◆ **What this task involves**: Set down the passage of the election news roundup from "Executives from Facebook, Google" to "around the world.", word for word.

◆ **Excerpted passage**:
%%
Three separate petitions challenging Kenya’s recent Presidential election have been filed with the Supreme Court. The petitions target all sides in the presidential election controversy — the electoral commission, opposition leader Raila Odinga and President Uhuru Kenyatta. The recent election was itself a re-run of a previous election that had been annulled by the Supreme Court.

The Washington Post examined how the unusual structure of Catalonia’s electoral system could give an advantage to separatists in December elections called by the Spanish central government following Catalonia’s declaration of independence last month. Similar to the American electoral college, Catalonia’s system makes it possible for a party to gain a majority while losing the popular vote, due to an unequal apportionment of delegates to districts.

The Voting News Weekly: The Voting News Weekly for October 30 – November 5 2017

Senators Martin Heinrich (D-N.M.) and Susan Collins (R-Maine) introduced a multifaceted election cybersecurity bill that includes a bug bounty program for systems manufacturers and a grant program for states to upgrade technology. The Securing America’s Voting Equipment (SAVE) Act would designate elections systems as part of the US national critical infrastructure, task the Comptroller General of the United States with checking the integrity of voting machines, and sponsor a “Hack the election” competition to find flaws in voting machines.

Executives from Facebook, Google and Twitter appeared on Capitol Hill to publicly acknowledge their role in Russia’s influence on the presidential campaign, but offered little more than promises to do better. Senators from both parties took tech company officials to task in a hearing Wednesday for failing to better identify, defuse and investigate Russia’s campaign to manipulate American voters over social media during the 2016 presidential campaign. Guardian columnist Natalie Nougayrède considered the impact of cyber interference on elections around the world.

Georgia’s attorney general announced that his office will not defend Secretary of State Brian Kemp against claims it knowingly used antiquated voting technology in recent elections despite knowing it was vulnerable to being hacked. In a move criticized by some Democrats, the law firm of former Gov. Roy Barnes’ as been engaged represent the state in a lawsuit that a national election transparency advocacy group filed to force the state to overhaul its election system. The Charlotte-based Coalition for Good Governance, led by Executive Director Marilyn Marks, has said that reported security lapses show the state’s system is “vulnerable and unreliable” and should not have been used for the 6th Congressional District runoff race in June — nor should it be used in next week’s election.

Common Cause is suing Indiana Secretary of State Connie Lawson, accusing her office of allowing voters to be illegally purged from the state’s voting roles. The lawsuit sees to end to what it calls “discriminatory and illegal” practices the Republican secretary of state’s office adopted in the wake of a new state law that went into effect last summer.

Crosscheck, a computer database system that Kansas Secretary of State Kris Kobach frequently touts as a tool to prevent voter fraud is now the subject of a federal lawsuit and a new academic study that says it is wrong most of the time. The database compares voter lists between participating states in order to find people who are registered in multiple states and could try to vote twice. But the program has been found to generate thousands of false positives—flagging legitimately registered voters and threatening to remove them from the rolls. The false positives have also been used as proof of voter fraud.
%%
◆ **Data lines**:
%%
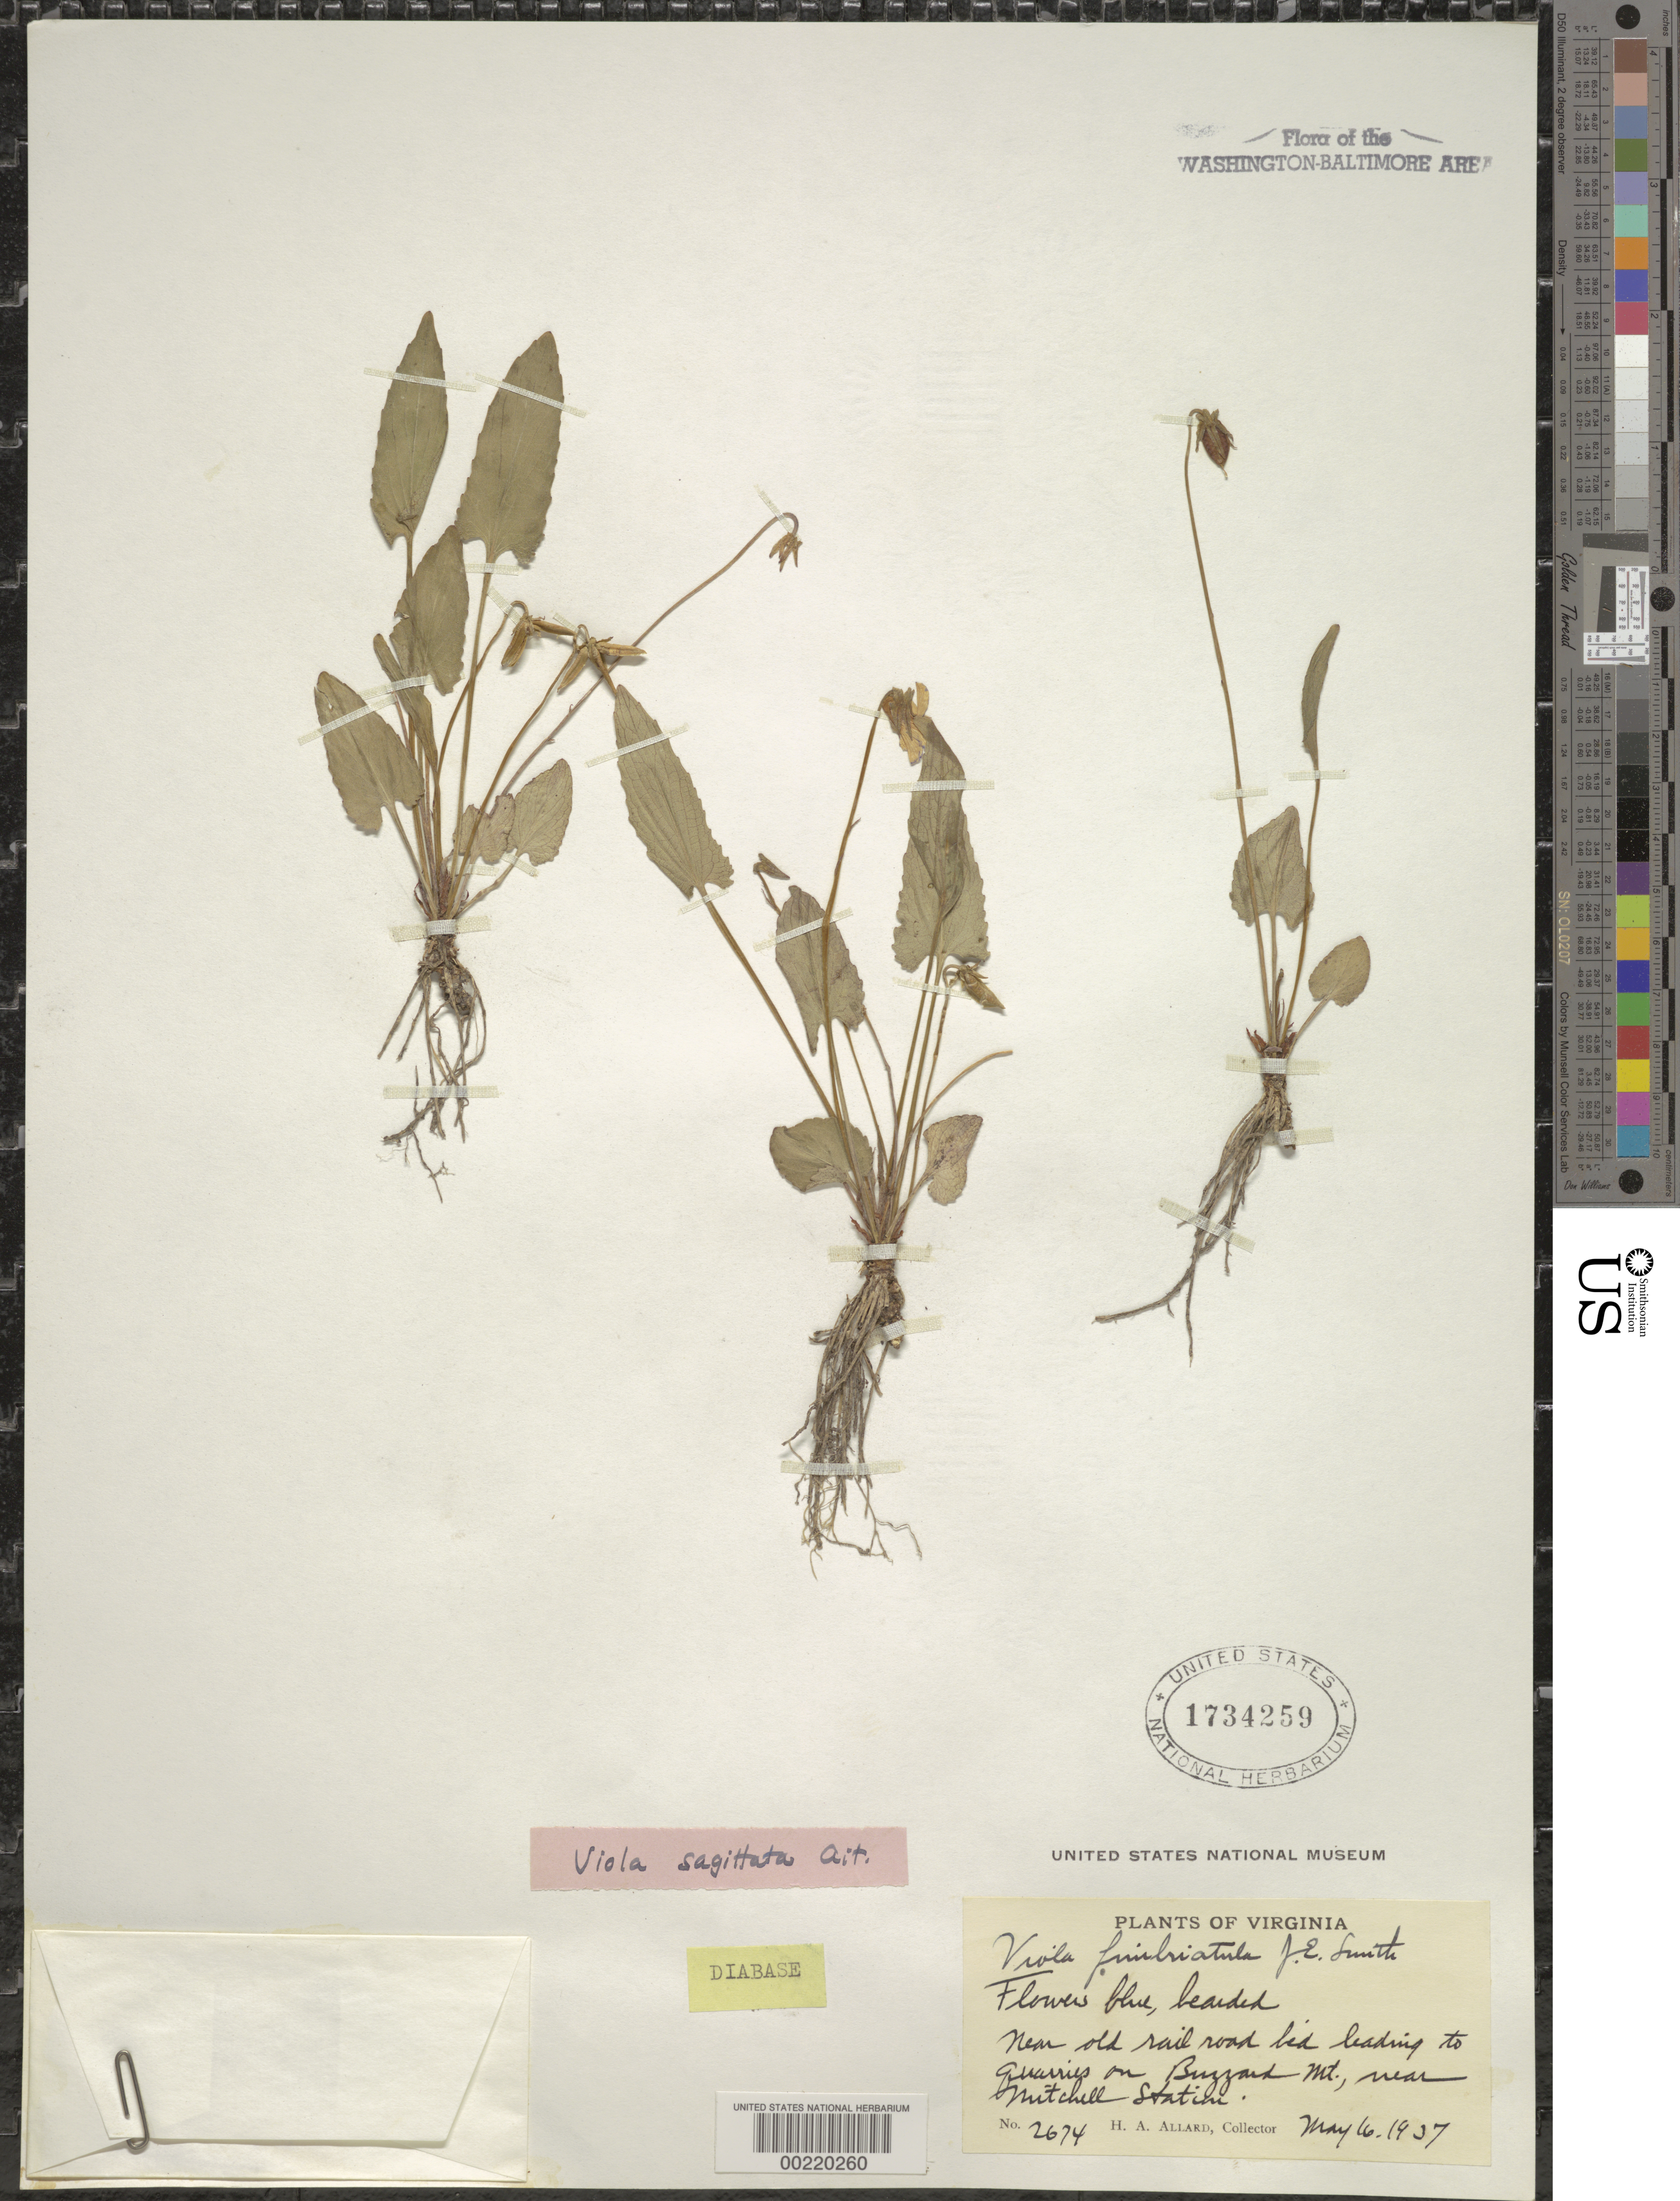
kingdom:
%%
◆ **Correct response**:
Executives from Facebook, Google and Twitter appeared on Capitol Hill to publicly acknowledge their role in Russia’s influence on the presidential campaign, but offered little more than promises to do better. Senators from both parties took tech company officials to task in a hearing Wednesday for failing to better identify, defuse and investigate Russia’s campaign to manipulate American voters over social media during the 2016 presidential campaign. Guardian columnist Natalie Nougayrède considered the impact of cyber interference on elections around the world.